I take my knowledge for granted

 

Called my mother the other day. And she took off telling me a story.

Anyone that knows my mother understands this idea. A delightful and wonderful woman, if you engage her in conversation, she can make a cup of coffee not only the highlight of your year, but something that could last four or five hours. A very special woman.

She also can get sidetracked. I am not kidding, exaggerating or making this up. One day we were discussing her heading out to pick up a prescription and landed in the middle of a conversation about my favorite candy as a child.

As we began talking that day, the subject was errands of the day. The place she was headed for her prescription was the same drug store that had previously been operated across the street from its current location when I was growing up. And you know those family neighborhood drug stores that serve a community for generations. Pharmacy. Greeting cards. Areas featuring a small assortment of office supplies, cleaning products, and so on. Type of place that was the catch all for everything.

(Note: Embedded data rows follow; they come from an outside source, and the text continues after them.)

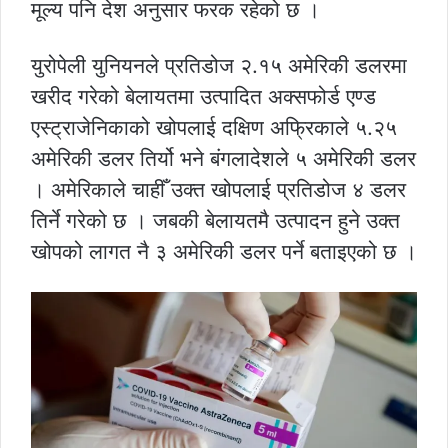
मूल्य पनि देश अनुसार फरक रहेको छ ।
युरोपेली युनियनले प्रतिडोज २.१५ अमेरिकी डलरमा
खरीद गरेको बेलायतमा उत्पादित अक्सफोर्ड एण्ड
एस्ट्राजेनिकाको खोपलाई दक्षिण अफ्रिकाले ५.२५
अमेरिकी डलर तिर्यो भने बंगलादेशले ५ अमेरिकी डलर
। अमेरिकाले चाहीँ उक्त खोपलाई प्रतिडोज ४ डलर
तिर्ने गरेको छ । जबकी बेलायतमै उत्पादन हुने उक्त
खोपको लागत नै ३ अमेरिकी डलर पर्ने बताइएको छ ।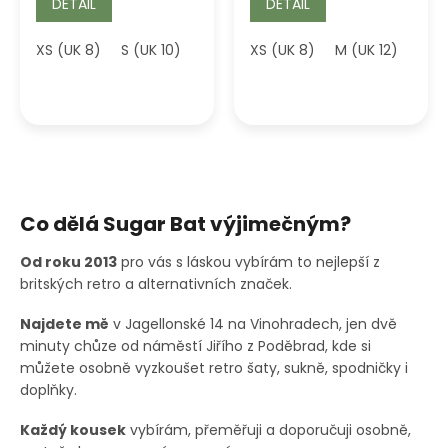
DETAIL
DETAIL
XS (UK 8)
S (UK 10)
M (UK 12)
XS (UK 8)
L (UK 14)
M (UK 12)
XL (UK 16)
Co dělá Sugar Bat výjimečným?
Od roku 2013
pro vás s láskou vybírám to nejlepší z
britských retro a alternativních značek.
Najdete mě
v Jagellonské 14 na Vinohradech, jen dvě
minuty chůze od náměstí Jiřího z Poděbrad, kde si
můžete osobně vyzkoušet retro šaty, sukně, spodničky i
doplňky.
Každý kousek
vybírám, přeměřuji a doporučuji osobně,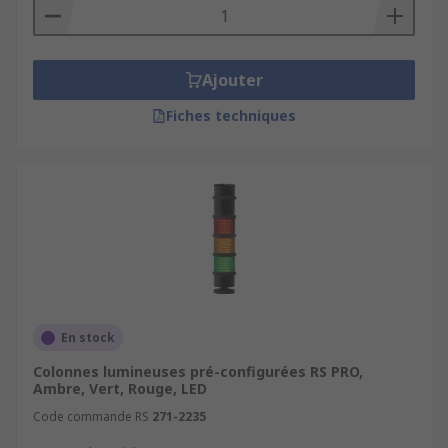
Ajouter
Fiches techniques
En stock
Colonnes lumineuses pré-configurées RS PRO,
Ambre, Vert, Rouge, LED
Code commande RS
271-2235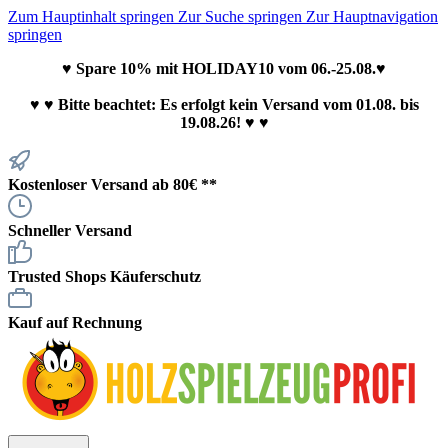
Zum Hauptinhalt springen
Zur Suche springen
Zur Hauptnavigation
springen
♥ Spare 10% mit HOLIDAY10 vom 06.-25.08.♥
♥
♥ Bitte beachtet: Es erfolgt kein Versand vom 01.08. bis
19.08.26! ♥ ♥
Kostenloser Versand ab 80€ **
Schneller Versand
Trusted Shops Käuferschutz
Kauf auf Rechnung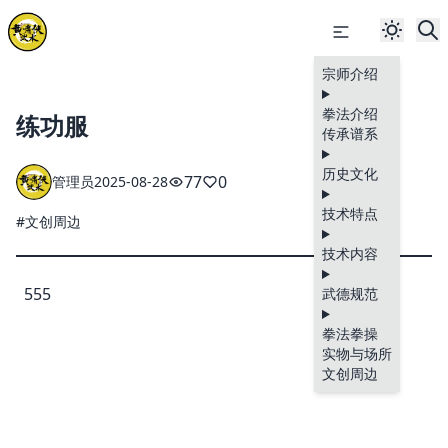
宗师介绍
拳法介绍
练功服
传承谱系
历史文化
77
0
管理员
2025-08-28
技术特点
#文创周边
技术内容
555
武德规范
拳法拳操
实物与场所
文创周边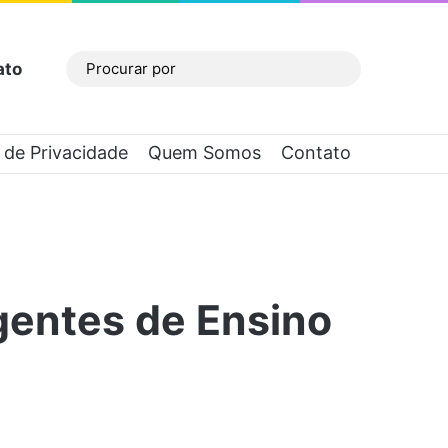
ato
Barra Lateral
Procurar
por
a de Privacidade
Quem Somos
Contato
igentes de Ensino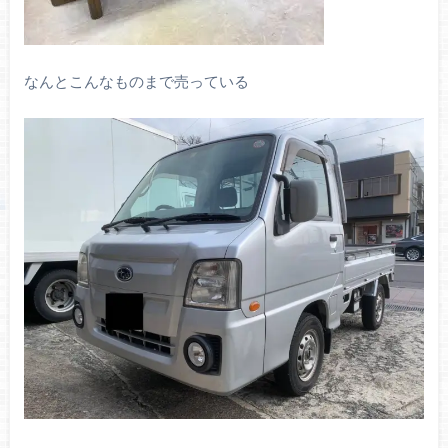
なんとこんなものまで売っている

Prescription? Neighborhood drug store.

Poster board and glue for a school project? Neighborhood drug store.

Local twice a week newspaper? Neighborhood drug store.

Band aids? Neighborhood drug store.

Sure, there were aisles you rarely ventured toward, and some you never needed. But for the most part it was kind of the general store of my youth. A little bit of everything on the other side of the same door.

She started with that prescription. That led to talking about the pharmacist, and over to grabbing a sympathy card, and did I remember when it used to be across the street and we picked out special occasion cards for my grandparents, and eventually curled around to asking if I remembered when we would go in when I was really young and on most stops would be allowed to select one candy bar for myself.

Decisions, decisions, likely worthy of an essay all its own. But there you have it, my mother moving from a prescription refill on Friday back more than forty years to an eight-year-old weighing M&Ms against Milky Ways, with the possibilities of the rarely selected but always enjoyed other sweets sitting there on the shelves as well.

On the particular day that our essay begins, she was winding down themes and shooting off on tangents. And it just so happened, she was driving around the southern parts of Rhode Island, hitting some landmarks, and eventually came back around to discussing Gaspee Days.

For those of you that aren’t connecting with Gaspee Days, it’s a local celebration held in Rhode Island each year. Since everyone can identify with a reason for holding an annual barbecue, Gaspee Days tends to be a big local deal.

In 1772, a British ship, the HMS Gaspee, ran aground in Warwick. While stranded, it was burned. This attack took place more than a year before the Boston Tea Party.

That’s a really simple explanation of events that are sometimes referred to as the “first blow for freedom”, but in a way, I want to leave it right there. First, because I’d love it if you wanted more information and were motivated to investigate it on your own. Second, because the Gaspee is not the central figure in this particular effort.

My mother will zip around and hit on touchstones. Occasionally it means she’ll mention something like the Gaspee, and whether or not you recall the history involved, she’ll keep moving along as if you absolutely do.

At times, she loves mentioning the candy store. The candy store. It took me a couple of phone calls before I realized that… and yeah, for me, DUH… she was talking about heading out on a walk with my father, and just up the road from our house was a place that we visited in the summers as kids because of the selection of penny candy.

Candy store aside, often her leading the conversation and quickly shifting to different ground leads to moments where I get lost. Because while I’m trying to figure out the church or farm or whatever she’s referencing, she’s zipped past five other items and developed two separate storylines that are running in parallel.

The problem for me isn’t keeping up with her though. Usually, I actually can. It’s that I get upset with myself for not recognizing some of the things she mentions so casually and confidently. Rhode Island isn’t exactly a huge state. And when I mention something my mother might have mentioned to my wife, many times she recognizes it immediately, and then turns to me with a look that suggests surprise that I didn’t… well… yeah.

Many, many years ago, I was having a conversation with one of the kids. (It was either Jay or Justin, and I don’t want to embarrass Justin by specifically naming him. Ok? Besides, I’d be willing to bet our conversation sounds remarkably similar to many you can recall in some fashion for yourself.)

We were talking about schoolwork and memorizing things. And, darn it, apparently it was hard. So, I asked him how hard it was to memorize the button combinations to generate special results when he was playing video games. And then I asked him if it was hard to do math when he was adding up money we owed him for this or that and arriving at a fairly grand total for a seven-year-old. Sure appears to be a lot easier to remember things or do math or whatever when you have an interest in the material.

Truth be told though, I understand where Justin is coming from. I can talk about things I know and love and understand. Given the right circumstances, I’ll follow in my mother’s footsteps and weave a connection between a backpack, a ten-year-old on a plane for the first time, Disney World, and a sunrise stop along a back road that connects highways at a North Carolina McDonald’s.

But for all the strange trivia and assorted knowledge that has built up from education and from experience, I can’t shake the things that occasionally present as something I should know. Like the story of a German submarine sunk near Block Island toward the end of World War II.

Sounds familiar. Also sounds vague enough that I don’t know if it is familiar.

Looks like I still have some homework left to do.